Thursday, October 23, 2008

Flappers and Rebellion

This afternoon Irene and I interviewed Dr. Carolyn Whittenburg, Director of the National Institute of American History and Democracy (NIAHD) at the College of William & Mary. Dr. Whittenburg did her dissertation on coeducation at William & Mary and is certainly one of our best resources here on campus. What I found incredibly interesting about our discussion was the way that Dr. Whittenburg’s comments on coeducation at William & Mary really mirrored the general history given by Barbara Miller Solomon in her book In the Company of Educated Women: A History of Women and Higher Education in America. Both discuss how the flapper ideal of the 1920s was at odds with the traditional rules and regulations for female college students. Solomon notes that “the 1920s marked a new vogue for the college girl who entered school in the age of the flapper” (Solomon 157). It is interesting to consider that while Solomon is writing from the perspective of women having been in college before the age of the flapper, the very first women to enroll in William & Mary did so as this icon was on the rise – there was no pre-flapper William & Mary woman.


While some of the images available in Swem Special Collections’ online exhibit on women, The Petticoat Invasion, reflect a flapper trend, it certainly was not universal on campus. Dress does not appear to be particularly forward-moving, although some of the women in this picture of the J. Lesslie Hall Literary Society are wearing dresses that exhibit the typical asexuality of flapperwear. Janet Coleman Kimbrough, a member of that first class of women, noted that “girls’ skirts were going up; of course, the flapper and jazz and the type of dancing” (Kimbrough), so they certainly were not immune to outside cultural influences.
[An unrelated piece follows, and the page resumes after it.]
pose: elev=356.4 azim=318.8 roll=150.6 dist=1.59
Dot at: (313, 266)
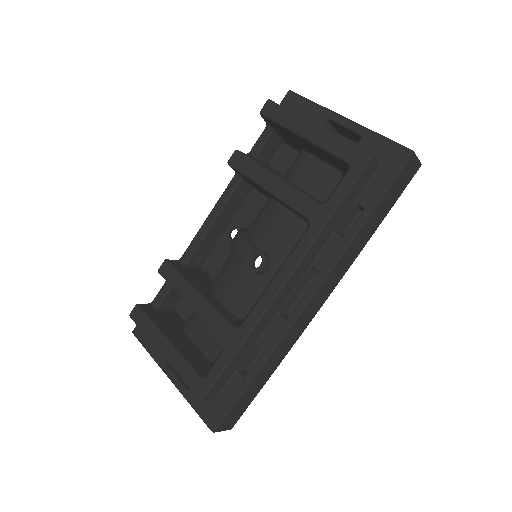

Solomon discusses how the college students of the 20s were more rebellious than their foremothers, noting that “rebelliousness typified each particular peer culture; students resisted any interference with personal and recreational aspects of college life” (Solomon 159). Dr. Whittenburg described extensive rules to us governing the social lives of William & Mary women, and did not mention a serious resistance effort. Furthermore, , outlines the ways in which students, while they may have resented President Chandler’s rules, did not overtly subjugate them. Kimbrough said that “dancing every evening gave the college rather a bad name from Dr. Chandler's point of view. He said that it was giving the state the impression that they

were spending their state money in riotous living for the students, and so he did away with the social hour, which I thought was a pity. It [dancing] went the first year and about halfway through the second year, then they were forbidden to dance in the dormitory at all” (Kimbrough). She does not mention a serious effort to change the rules. She does note, in reference to “lights out” times, that “you weren't supposed to stay up, but you could get up as early as you pleased, and we would very often go to our rooms and go through the formality of going to bed, and then get up and sit on the stairs and do our studying and also talk to each other” (Kimbrough). Perhaps it was because these women considered themselves lucky to finally be admitted to William & Mary, but while they experienced many of the same restrictions as their peers at other institutions, they were more content to let things be and not rock the boat.